- **WHAT TO PRODUCE**
Can you lay out the lines below as a JSON list of strings, one string per line with blank lines omitted, starting at the first line and ending at the line containing "0.152668, -0.208431, 0.909082]]", both included?

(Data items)
#####

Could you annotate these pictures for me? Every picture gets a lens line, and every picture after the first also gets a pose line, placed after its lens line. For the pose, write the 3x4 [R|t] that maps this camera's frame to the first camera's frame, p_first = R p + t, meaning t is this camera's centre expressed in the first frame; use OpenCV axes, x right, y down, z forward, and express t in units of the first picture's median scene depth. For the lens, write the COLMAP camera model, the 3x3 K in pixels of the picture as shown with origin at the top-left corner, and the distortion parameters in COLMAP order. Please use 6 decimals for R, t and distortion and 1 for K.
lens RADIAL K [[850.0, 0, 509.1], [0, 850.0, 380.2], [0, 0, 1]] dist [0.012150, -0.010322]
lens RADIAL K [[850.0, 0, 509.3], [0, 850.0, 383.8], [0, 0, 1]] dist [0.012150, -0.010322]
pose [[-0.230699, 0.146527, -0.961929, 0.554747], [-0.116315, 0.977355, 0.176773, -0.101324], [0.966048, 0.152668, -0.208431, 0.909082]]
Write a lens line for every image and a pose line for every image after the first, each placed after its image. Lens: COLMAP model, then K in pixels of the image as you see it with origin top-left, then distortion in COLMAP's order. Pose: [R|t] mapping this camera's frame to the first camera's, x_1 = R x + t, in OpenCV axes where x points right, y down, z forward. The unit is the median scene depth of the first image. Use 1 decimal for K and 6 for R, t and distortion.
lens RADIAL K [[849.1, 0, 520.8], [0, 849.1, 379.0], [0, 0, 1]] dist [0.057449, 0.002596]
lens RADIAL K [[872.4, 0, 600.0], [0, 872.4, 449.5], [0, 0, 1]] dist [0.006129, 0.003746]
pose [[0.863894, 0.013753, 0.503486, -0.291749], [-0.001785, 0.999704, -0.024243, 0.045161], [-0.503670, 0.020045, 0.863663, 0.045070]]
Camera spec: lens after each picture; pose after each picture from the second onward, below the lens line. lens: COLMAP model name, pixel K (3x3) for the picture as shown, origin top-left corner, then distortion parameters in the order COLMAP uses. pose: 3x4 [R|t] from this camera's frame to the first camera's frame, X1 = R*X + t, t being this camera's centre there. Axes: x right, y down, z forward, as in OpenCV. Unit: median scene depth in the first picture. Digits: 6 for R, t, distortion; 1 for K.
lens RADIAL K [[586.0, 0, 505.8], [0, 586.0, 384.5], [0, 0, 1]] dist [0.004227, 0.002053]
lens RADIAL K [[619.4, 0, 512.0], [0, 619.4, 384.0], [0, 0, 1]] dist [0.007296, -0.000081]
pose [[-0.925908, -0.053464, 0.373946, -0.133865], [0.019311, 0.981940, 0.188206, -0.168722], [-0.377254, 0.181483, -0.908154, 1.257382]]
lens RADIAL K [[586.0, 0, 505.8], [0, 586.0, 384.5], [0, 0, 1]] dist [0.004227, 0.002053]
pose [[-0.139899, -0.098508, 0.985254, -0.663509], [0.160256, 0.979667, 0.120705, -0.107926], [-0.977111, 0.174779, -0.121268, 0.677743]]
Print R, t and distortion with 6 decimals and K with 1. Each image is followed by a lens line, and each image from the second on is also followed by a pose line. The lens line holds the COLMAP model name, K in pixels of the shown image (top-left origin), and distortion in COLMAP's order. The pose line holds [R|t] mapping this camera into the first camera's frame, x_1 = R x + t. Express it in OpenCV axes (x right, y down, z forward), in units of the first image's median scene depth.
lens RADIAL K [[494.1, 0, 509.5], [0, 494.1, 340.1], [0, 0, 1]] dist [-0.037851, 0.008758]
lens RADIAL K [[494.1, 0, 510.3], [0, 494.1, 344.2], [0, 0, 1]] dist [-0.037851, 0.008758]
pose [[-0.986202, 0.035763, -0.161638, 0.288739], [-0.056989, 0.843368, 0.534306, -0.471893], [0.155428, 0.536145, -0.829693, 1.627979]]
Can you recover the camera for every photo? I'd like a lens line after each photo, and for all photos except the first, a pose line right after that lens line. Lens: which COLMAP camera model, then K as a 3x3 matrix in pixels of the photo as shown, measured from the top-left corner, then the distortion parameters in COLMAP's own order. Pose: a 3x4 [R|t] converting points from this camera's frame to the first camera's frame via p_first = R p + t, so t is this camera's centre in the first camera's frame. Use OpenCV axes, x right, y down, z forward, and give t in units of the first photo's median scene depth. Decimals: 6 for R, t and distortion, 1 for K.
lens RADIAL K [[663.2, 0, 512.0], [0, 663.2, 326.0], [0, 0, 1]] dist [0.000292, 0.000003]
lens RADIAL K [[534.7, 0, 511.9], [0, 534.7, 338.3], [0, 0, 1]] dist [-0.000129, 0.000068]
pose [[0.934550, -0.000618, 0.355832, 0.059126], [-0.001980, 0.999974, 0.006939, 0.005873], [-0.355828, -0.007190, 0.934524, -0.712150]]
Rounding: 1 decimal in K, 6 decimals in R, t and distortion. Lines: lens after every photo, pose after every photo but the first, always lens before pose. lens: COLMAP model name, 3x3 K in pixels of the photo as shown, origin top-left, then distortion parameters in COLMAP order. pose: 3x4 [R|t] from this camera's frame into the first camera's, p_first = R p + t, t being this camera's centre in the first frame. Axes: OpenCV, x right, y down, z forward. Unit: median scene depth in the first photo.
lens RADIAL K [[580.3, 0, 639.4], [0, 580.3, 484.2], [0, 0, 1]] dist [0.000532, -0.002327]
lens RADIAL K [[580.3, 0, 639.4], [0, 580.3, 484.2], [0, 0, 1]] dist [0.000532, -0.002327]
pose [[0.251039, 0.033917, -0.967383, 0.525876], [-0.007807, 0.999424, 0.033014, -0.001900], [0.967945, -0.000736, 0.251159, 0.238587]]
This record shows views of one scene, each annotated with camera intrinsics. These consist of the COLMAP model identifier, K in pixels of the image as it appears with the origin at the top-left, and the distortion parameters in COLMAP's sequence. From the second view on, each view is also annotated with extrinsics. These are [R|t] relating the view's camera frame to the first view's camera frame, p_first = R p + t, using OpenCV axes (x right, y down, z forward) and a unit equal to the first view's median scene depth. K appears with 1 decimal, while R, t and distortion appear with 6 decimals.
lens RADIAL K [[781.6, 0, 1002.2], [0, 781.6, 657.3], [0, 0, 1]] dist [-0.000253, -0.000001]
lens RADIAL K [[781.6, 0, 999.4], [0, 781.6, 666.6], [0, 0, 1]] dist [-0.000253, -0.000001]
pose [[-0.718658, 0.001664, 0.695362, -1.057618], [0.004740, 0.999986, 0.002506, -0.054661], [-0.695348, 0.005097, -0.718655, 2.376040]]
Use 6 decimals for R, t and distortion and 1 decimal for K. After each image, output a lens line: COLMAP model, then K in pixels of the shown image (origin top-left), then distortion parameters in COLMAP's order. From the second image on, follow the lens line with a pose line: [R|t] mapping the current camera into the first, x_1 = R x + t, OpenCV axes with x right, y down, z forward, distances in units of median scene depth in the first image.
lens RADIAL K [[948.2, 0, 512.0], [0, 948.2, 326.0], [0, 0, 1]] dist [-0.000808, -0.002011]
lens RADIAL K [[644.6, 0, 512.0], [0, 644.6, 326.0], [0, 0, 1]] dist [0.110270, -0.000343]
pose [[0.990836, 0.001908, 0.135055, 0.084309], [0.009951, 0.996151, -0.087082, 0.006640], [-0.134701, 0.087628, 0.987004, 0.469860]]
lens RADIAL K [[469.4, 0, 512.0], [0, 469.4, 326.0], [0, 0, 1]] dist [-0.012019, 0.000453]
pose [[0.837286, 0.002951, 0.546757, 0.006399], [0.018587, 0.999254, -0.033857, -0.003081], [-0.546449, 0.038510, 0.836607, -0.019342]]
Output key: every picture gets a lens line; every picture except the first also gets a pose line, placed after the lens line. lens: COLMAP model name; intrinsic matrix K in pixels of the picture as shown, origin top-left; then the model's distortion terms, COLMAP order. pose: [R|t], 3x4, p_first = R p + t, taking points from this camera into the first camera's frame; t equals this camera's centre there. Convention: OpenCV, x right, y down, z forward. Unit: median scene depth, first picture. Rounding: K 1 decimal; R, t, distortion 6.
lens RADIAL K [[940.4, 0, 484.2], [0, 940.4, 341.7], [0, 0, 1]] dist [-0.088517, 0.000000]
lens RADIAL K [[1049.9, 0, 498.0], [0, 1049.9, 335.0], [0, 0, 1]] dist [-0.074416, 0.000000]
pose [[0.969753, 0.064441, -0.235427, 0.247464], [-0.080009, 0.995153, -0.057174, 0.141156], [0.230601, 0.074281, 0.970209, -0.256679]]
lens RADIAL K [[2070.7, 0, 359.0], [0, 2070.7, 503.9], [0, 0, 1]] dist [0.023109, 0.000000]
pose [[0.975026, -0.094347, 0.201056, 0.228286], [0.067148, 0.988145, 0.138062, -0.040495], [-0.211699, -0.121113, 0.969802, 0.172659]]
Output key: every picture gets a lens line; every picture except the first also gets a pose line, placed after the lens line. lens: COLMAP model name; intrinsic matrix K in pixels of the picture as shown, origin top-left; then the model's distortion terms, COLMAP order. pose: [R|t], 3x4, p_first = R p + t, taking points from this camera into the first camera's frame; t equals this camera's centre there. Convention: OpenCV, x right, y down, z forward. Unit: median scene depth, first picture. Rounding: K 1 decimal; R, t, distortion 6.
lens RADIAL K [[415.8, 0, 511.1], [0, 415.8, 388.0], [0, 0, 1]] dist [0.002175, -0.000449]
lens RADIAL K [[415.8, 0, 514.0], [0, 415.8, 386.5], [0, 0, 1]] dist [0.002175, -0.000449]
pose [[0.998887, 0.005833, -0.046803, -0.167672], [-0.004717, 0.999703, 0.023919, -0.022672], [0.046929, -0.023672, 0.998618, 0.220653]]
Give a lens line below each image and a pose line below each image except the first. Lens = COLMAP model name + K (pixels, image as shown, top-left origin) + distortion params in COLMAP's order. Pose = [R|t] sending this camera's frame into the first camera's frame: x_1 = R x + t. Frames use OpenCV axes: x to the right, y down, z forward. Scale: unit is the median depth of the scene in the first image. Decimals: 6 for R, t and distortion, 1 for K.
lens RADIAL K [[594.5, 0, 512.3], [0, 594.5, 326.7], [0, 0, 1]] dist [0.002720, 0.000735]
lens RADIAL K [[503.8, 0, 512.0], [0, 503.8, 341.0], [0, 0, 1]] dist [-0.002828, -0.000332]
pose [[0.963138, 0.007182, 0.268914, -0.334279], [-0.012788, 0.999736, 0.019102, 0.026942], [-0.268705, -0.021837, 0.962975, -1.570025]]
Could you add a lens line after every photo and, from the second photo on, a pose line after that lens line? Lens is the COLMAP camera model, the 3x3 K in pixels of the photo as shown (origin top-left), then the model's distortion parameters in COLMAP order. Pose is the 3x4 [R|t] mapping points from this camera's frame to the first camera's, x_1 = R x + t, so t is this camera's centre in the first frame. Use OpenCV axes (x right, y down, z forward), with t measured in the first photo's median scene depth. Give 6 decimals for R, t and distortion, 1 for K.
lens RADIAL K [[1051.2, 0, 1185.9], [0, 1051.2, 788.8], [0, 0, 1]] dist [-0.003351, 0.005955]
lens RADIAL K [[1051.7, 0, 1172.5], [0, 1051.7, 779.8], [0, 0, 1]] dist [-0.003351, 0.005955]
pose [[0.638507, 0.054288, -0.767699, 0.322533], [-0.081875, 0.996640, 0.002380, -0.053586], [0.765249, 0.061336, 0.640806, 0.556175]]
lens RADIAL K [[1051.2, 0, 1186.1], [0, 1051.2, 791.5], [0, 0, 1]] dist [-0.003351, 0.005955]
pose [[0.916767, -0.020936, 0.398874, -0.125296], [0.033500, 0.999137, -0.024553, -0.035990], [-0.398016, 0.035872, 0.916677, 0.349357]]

#####

- **OUTPUT**
[
  "Could you annotate these pictures for me? Every picture gets a lens line, and every picture after the first also gets a pose line, placed after its lens line. For the pose, write the 3x4 [R|t] that maps this camera's frame to the first camera's frame, p_first = R p + t, meaning t is this camera's centre expressed in the first frame; use OpenCV axes, x right, y down, z forward, and express t in units of the first picture's median scene depth. For the lens, write the COLMAP camera model, the 3x3 K in pixels of the picture as shown with origin at the top-left corner, and the distortion parameters in COLMAP order. Please use 6 decimals for R, t and distortion and 1 for K.",
  "lens RADIAL K [[850.0, 0, 509.1], [0, 850.0, 380.2], [0, 0, 1]] dist [0.012150, -0.010322]",
  "lens RADIAL K [[850.0, 0, 509.3], [0, 850.0, 383.8], [0, 0, 1]] dist [0.012150, -0.010322]",
  "pose [[-0.230699, 0.146527, -0.961929, 0.554747], [-0.116315, 0.977355, 0.176773, -0.101324], [0.966048, 0.152668, -0.208431, 0.909082]]"
]